Right now, they’re saying things he likes to read. And that’ he said, is because he has embarked on a learning journey, asking questions, discovering new technological information, forming what he calls an advisory board of racers and non-racers alike, and taking a refresher course at Frank Hawley’s Drag Racing School. 

“We’ve been diggin’ and diggin’ and diggin’,” Johnson said. “It’s so gratifying. No matter how good you think you are, get some coaching. Continue your education. So we’ve been learning. 

“I hope a lot of you wake up every day and want to be the best you can be,” he said. “It doesn’t matter what you’re doing – be the best parent or teacher or whatever it is.” 

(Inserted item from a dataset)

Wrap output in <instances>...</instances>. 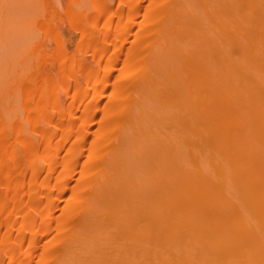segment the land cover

That’s what he’s trying to do, and he has made tremendous strides already. It showed Sunday when he eliminated Michael Ray, Jimmy Underdahl, and four-time champion Eddie Krawiec on his was to the showdown with Smith. 

Johnson said he works in a 10,000-square-foot shop at Birmingham, Ala., and spends “95 percent of my time” in a 10-foot-x-12-foot engine room. He said he sleeps on a blow-up mattress there at work much of the time he’s not on the road. 

That’s the life he loves, even with its ups and downs. Now he has a new “elevator pitch.”